Saved data entries

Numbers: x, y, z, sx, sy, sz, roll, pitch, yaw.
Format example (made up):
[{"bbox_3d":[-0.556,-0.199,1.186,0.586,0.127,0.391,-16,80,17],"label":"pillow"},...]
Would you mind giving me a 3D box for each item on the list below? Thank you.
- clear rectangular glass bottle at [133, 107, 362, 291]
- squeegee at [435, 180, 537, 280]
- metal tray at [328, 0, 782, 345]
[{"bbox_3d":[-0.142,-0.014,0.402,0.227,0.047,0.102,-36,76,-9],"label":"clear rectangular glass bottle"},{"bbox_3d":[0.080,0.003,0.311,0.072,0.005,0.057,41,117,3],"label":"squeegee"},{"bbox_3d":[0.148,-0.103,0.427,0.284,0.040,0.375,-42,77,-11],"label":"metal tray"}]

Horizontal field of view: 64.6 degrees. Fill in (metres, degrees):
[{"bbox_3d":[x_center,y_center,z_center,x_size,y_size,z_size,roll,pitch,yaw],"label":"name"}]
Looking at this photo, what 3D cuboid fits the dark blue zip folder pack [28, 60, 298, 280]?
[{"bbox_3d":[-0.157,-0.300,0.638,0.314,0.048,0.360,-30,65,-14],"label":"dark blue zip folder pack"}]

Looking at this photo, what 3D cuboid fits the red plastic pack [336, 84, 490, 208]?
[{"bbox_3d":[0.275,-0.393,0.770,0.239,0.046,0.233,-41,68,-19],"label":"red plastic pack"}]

• Your objective:
For the word "roll", find every line in the data that holds it and copy that line.

• Result of the task:
Numbers: x, y, z, sx, sy, sz, roll, pitch, yaw.
[{"bbox_3d":[x_center,y_center,z_center,x_size,y_size,z_size,roll,pitch,yaw],"label":"name"}]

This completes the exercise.